‘I was wondering, why?’
‘Why?’
She puts on an American accent. ‘Why in all the cinemas, in all the towns, in all the world, you walked into mine.’
‘Guess, I’m just lucky.’
And for the first time in almost a year, I feel it.
8
MAGGIE
Jack is shrugging off his jacket while on screen Mary Stewart Masterson, our heroine, holds her drumsticks in red leather biker gloves and pounds on the drums as the eighties intro music starts. I sneak a glance at him as he folds his jacket, placing it on the seat beside him. He’s wearing cufflinks. Actual cufflinks. I’ve never seen anyone wear cufflinks in my life. They catch the reflection from the screen as he settles back into his seat.
My encounters with the opposite sex have been few and far between. It’s hard to build a relationship with someone when you have a running commentary to their thoughts as they kiss you.
Jared Hill behind the bike sheds at school:
How long do I have to kiss her before I go for her tits?

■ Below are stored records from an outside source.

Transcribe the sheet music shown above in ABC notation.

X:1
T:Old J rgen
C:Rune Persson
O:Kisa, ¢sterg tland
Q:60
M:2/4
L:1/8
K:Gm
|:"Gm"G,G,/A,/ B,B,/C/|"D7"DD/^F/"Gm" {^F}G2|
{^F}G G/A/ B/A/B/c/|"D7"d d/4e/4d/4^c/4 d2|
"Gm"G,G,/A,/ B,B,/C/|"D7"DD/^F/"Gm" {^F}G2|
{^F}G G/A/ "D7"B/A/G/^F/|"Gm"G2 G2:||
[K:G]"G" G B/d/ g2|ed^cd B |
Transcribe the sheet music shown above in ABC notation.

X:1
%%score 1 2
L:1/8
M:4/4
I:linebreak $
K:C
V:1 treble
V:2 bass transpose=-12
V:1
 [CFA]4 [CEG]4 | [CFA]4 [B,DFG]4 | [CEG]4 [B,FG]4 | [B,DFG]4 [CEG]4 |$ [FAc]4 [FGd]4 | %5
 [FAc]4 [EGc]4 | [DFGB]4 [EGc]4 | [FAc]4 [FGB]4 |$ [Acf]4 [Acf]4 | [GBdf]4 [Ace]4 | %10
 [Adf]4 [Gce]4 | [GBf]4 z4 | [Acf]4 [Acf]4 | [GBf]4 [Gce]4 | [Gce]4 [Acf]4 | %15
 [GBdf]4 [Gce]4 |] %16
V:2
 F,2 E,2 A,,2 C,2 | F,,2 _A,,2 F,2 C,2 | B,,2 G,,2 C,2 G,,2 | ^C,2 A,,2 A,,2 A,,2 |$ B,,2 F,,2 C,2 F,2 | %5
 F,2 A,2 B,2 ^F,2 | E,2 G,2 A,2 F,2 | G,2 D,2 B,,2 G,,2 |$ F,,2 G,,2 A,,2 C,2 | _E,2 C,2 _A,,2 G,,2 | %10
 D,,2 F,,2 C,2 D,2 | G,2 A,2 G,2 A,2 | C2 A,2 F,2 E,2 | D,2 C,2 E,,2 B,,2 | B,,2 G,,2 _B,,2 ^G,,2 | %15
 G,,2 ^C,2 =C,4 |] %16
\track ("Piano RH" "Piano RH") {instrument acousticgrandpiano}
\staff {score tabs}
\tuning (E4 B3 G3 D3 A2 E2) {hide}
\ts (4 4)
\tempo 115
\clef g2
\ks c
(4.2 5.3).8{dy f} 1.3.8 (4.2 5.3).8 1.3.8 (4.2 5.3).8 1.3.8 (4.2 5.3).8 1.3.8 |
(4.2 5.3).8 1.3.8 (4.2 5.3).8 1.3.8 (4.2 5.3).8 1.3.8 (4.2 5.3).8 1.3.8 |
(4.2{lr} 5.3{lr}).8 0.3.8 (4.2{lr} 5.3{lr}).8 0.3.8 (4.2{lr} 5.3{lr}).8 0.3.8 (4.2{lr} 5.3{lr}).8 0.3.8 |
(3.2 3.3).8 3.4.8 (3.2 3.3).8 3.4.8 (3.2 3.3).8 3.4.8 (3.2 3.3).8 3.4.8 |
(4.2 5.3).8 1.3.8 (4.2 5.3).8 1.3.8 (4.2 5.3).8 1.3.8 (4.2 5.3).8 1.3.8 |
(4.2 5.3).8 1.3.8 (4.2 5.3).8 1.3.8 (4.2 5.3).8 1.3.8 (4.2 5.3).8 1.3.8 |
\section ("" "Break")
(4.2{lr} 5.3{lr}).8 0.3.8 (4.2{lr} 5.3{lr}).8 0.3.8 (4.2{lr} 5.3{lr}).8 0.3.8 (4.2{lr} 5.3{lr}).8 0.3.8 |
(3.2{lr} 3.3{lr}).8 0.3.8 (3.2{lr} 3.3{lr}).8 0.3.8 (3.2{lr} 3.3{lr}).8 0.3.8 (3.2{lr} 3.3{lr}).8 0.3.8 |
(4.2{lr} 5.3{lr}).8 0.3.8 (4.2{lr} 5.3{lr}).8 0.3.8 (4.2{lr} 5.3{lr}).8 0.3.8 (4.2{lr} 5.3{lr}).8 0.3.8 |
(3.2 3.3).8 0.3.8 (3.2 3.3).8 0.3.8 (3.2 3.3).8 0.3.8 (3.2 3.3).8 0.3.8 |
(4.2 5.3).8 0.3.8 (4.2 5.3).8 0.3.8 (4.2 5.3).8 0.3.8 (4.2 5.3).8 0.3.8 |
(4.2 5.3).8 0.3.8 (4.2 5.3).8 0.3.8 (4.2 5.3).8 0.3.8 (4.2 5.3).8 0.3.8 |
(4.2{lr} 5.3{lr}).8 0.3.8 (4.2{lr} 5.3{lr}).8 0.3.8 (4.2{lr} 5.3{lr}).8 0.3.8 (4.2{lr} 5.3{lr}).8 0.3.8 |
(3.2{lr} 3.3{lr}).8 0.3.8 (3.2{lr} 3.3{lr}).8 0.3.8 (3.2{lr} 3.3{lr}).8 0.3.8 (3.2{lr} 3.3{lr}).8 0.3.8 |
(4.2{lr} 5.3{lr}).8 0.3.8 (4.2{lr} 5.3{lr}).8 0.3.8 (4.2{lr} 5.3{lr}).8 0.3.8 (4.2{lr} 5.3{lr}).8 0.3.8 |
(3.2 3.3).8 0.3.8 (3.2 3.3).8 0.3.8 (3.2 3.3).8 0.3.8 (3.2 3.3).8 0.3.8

Not long, as it turned out.
Joseph Simm in the common room:
She tastes like cheese and onion crisps.
Rude considering he tasted like cigarettes and garlic.
Pip Finnegan, while snogging me at the school disco to ‘My Heart Will Go On’:
This will get Clara’s attention.
Is she looking?
Yes! I’ll grab her ass… What’s her name again?
It did get Clara’s attention, and ruinedTitanicfor me forever.
And then there was Luke.
I met Luke in the supermarket. Not exactly Richard Curtis levels of meet-cute, but when his bag broke, and tins of tomatoes and sweetcorn careered along the aisles, I helped pick them up. He was kind, funny, liked to cook, and he was patient. With me. But that was all before I found out, just six months later, that he thought it was perfectly fine to shag someone else behind my back. That was one of those moments when I was both resentful of yet thankful for my gift.
The first time I heard thoughts, I didn’t realise that what I was experiencing was different. I knew my parents had died, that they had gone out in a car and that it took my parents to heaven, but I think I was too young to grasp the concept of death. When I revisit my first memory, when I try to unpick it, I remember a deep sense of confusion. There is the image of a small house with a cherry tree in the garden. But no matter how many times I try to imagine opening the door, and stepping inside to where my early memories are hidden, I get no further. There are no images of the family I was once part of. Nothing but a locked door with ivy growing around the porch.
My first real memory is of Grandma sitting on a pale blue sofa.
The sun was streaming in through the windows. It was a warm day, I had a red polka-dot dress on, and my hair was in pigtails. There was an ice-cream truck outside playing ‘Greensleeves’. It was a happy day and Grandma was smiling when I asked if I could have an ice-cream. I don’t remember the journey from the sitting room to the pavement, but I remember her hand taking hold of mine. She was smiling, her eyes were kind, but then I heard her:
What am I going to do with her?
She doesn’t belong here with me.
I’m too old.
Too frail.
But she was smiling, she bought me an extra flake and strawberry sauce. It was a sunny day and children were laughing, and I was happy because I had an ice-cream.